Galatian is a letter written by Paul to the churches of Galatia (v 1-2).  Paul started in the first verse stating that he is an apostle not by human means but by divine appointment (v 1).   He was handpicked by Jesus and also God the Father.  The reason why Paul was writing this letter is found in verse 6 and 7.

I am shocked that you are turning away so soon from God, who called you to himself through the loving mercy of Christ. You are following a different way that pretends to be the Good News but is not the Good News at all. You are being fooled by those who deliberately twist the truth concerning Christ.

The churches of Galatia were no longer following the Good News.  Instead they learnt from different teachings that changed the true nature of Christ.   This was done by those who deliberately trying to falsify who Christ is and the Good News.

The churches of Galatia were preached by Paul (v 8).  Paul preached to them the Good News.  Now someone came and preach a Good News which Paul cursed them upon.

Paul once again contrasted human ways and divine ways in verse 10. Paul aimed to please God, not to please men.   He reminded the audience that if he was to please men, he would not be Christ’s servant.

Between human ways and divine ways also from how Paul understood the gospel message (v11 – 12).  Here Paul explained  that he learnt the gospel message, Good News and Jesus, no by anyone (human source).

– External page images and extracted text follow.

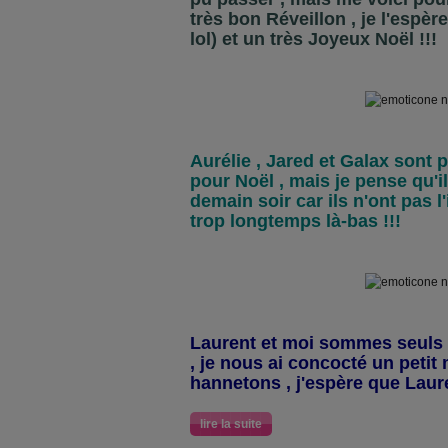
très bon Réveillon , je l'espère
lol) et un très Joyeux Noël !!!
Aurélie , Jared et Galax sont p
pour Noël , mais je pense qu'i
demain soir car ils n'ont pas l
trop longtemps là-bas !!!
Laurent et moi sommes seuls 
, je nous ai concocté un peti
hannetons , j'espère que Laur
lire la suite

Instead it came directly from the divine, Jesus Christ Himself (v 11).  This was consistent with being an apostle chosen by Jesus instead of human authority (v 1) and aiming to win approval for God and not men (v 10).

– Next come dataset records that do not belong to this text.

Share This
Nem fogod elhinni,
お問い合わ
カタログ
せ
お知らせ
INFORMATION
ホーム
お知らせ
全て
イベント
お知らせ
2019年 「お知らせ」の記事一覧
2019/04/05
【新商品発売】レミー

Paul reminded his past to the audience, which they already know.  Before being an apostle, he followed the Jewish religion.  Not only was he a Jew but a zealous one.  He persecuted the church with violence (probably killed Christians).  Not only did he do it, but he did it with zeal.  He was the Jews of Jews.  The head of the religious organization.  He was the best and elite. (v 13 -1 4).

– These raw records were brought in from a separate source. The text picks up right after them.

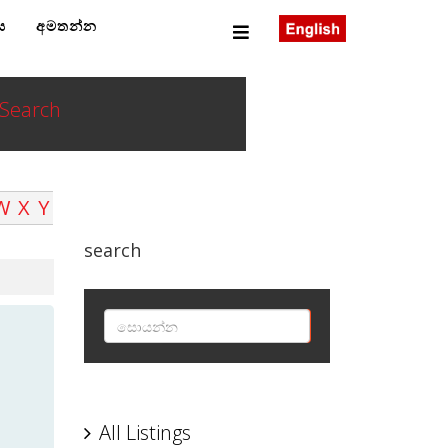
ය
අමතන්න
Search
W
X
Y
search
SEARCH
All Listings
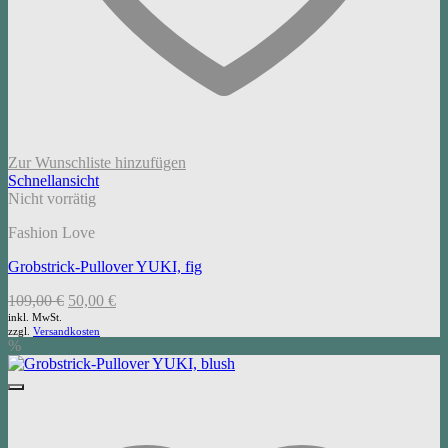
Zur Wunschliste hinzufügen
Schnellansicht
Nicht vorrätig
Fashion Love
Grobstrick-Pullover YUKI, fig
Ursprünglicher
Aktueller
109,00
€
50,00
€
Preis
Preis
inkl. MwSt.
zzgl.
Versandkosten
war:
ist:
%
109,00 €
50,00 €.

Paul considered grace to be chosen by God.  God already selected him even before Paul was born (v 15).  Paul had a special job from God and it was to preach to the Gentiles (v 16).

He then explained how Jesus revealed to Paul that he would be selected to share the Good News to the Gentiles.  Through the chapter, we could tell that the Good News is Jesus Christ (v 15, v6-7).

From verse 16 onward, he explained how Jesus called him.  After Jesus revealed to Paul (v 16), Paul didn’t consulted it with anyone.  Instead he went to Arabia and later went to Damascus.

We do not know how long he stayed in Arabia or Damascus.  Three years later he went to Jerusalem to get to know Peter (verse 18).  Paul knew Peter was one of the leaders of the church in Jerusalem and also one of Jesus’ apostles.

In v 20, Paul wrote that he declared before God what he wrote wasn’t a lied.  This line probably came from the church didn’t believe him or someone else was spreading false rumors about him.   Paul was writing this accounting in order to defend himself.  Or else, he didn’t need to include v 20 to pinpoint that he’s telling the truth.

It’s interesting to see that Paul only stayed with Peter for 15 days.  He didn’t even spend long time with Peter.  He also met James, Jesus’ brother in verse 19.  This will become useful later on.

Paul left and went up to Syria and Cilicia to visit the Christians in the churches in Judea.  No one knew who he was (v 22).  Despite that, they heard of him because they recognized that Paul was the one who used to persecute them.  Notice that Paul was away in Arabia and Damascus for three years before seeing Peter.  And then afterwards went up to the churches in Judea.  This means that the Christians recognized Paul, when he was persecuting Christians, more than three years ago. That’s a long time!

The Christians praised God from seeing the change in Paul’s life.  Before he followed the Jewish religion and was zealous in destroying the Christians.